[Russia by Donald Mackenzie Wallace]@TWC D-Link book
Russia

CHAPTER X
6/31

In one, everything seemed thoroughly Finnish: the inhabitants had a reddish-olive skin, very high cheek-bones, obliquely set eyes, and a peculiar costume; none of the women, and very few of the men, could understand Russian, and any Russian who visited the place was regarded as a foreigner.

In a second, there were already some Russian inhabitants; the others had lost something of their pure Finnish type, many of the men had discarded the old costume and spoke Russian fluently, and a Russian visitor was no longer shunned.

In a third, the Finnish type was still further weakened: all the men spoke Russian, and nearly all the women understood it; the old male costume had entirely disappeared, and the old female costume was rapidly following it; while intermarriage with the Russian population was no longer rare.

In a fourth, intermarriage had almost completely done its work, and the old Finnish element could be detected merely in certain peculiarities of physiognomy and pronunciation.* * One of the most common peculiarities of pronunciation is the substitution of the sound of ts for that of tch, which I found almost universal over a large area.
The process of Russification may be likewise observed in the manner of building the houses and in the methods of farming, which show plainly that the Finnish races did not obtain rudimentary civilisation from the Slavs.

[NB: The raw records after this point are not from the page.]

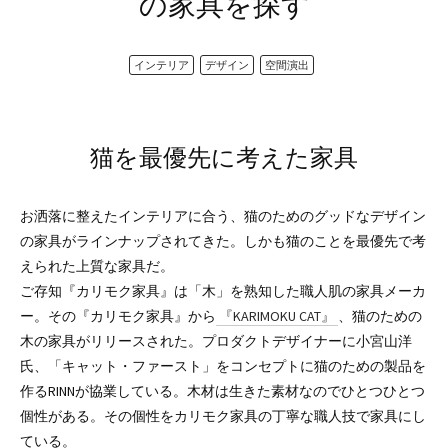
の家具を探す
インテリア
デザイン
空間演出
猫を最優先に考えた家具
お洒落に整えたインテリアに合う、猫のためのグッドなデザイン
の家具がラインナップされてきた。しかも猫のことを最優先で考
えられた上質な家具だ。
ご存知『カリモク家具』は「木」を熟知した職人肌の家具メーカ
ー。その『カリモク家具』から
『KARIMOKU CAT』
、猫のための
木の家具がリリースされた。プロダクトデザイナーに小宮山洋
氏、「キャット・ファースト」をコンセプトに猫のための製品を
作るRINNが協業している。木材は生きた素材なのでひとつひとつ
個性がある。その個性をカリモク家具の丁寧な職人技で家具にし
ている。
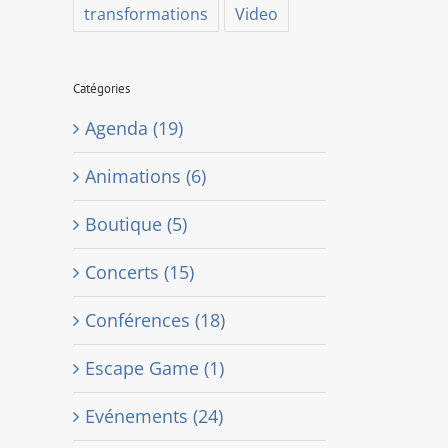
transformations
Video
Catégories
Agenda (19)
Animations (6)
Boutique (5)
Concerts (15)
Conférences (18)
Escape Game (1)
Evénements (24)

Whence, then, was it derived?
Was it obtained from some other race, or is it indigenous?
These are questions which I have no means of answering.
A Positivist poet--or if that be a contradiction in terms, let us say a Positivist who wrote verses--once composed an appeal to the fair sex, beginning with the words: "Pourquoi, O femmes, restez-vous en arriere ?" The question might have been addressed to the women in these Finnish villages.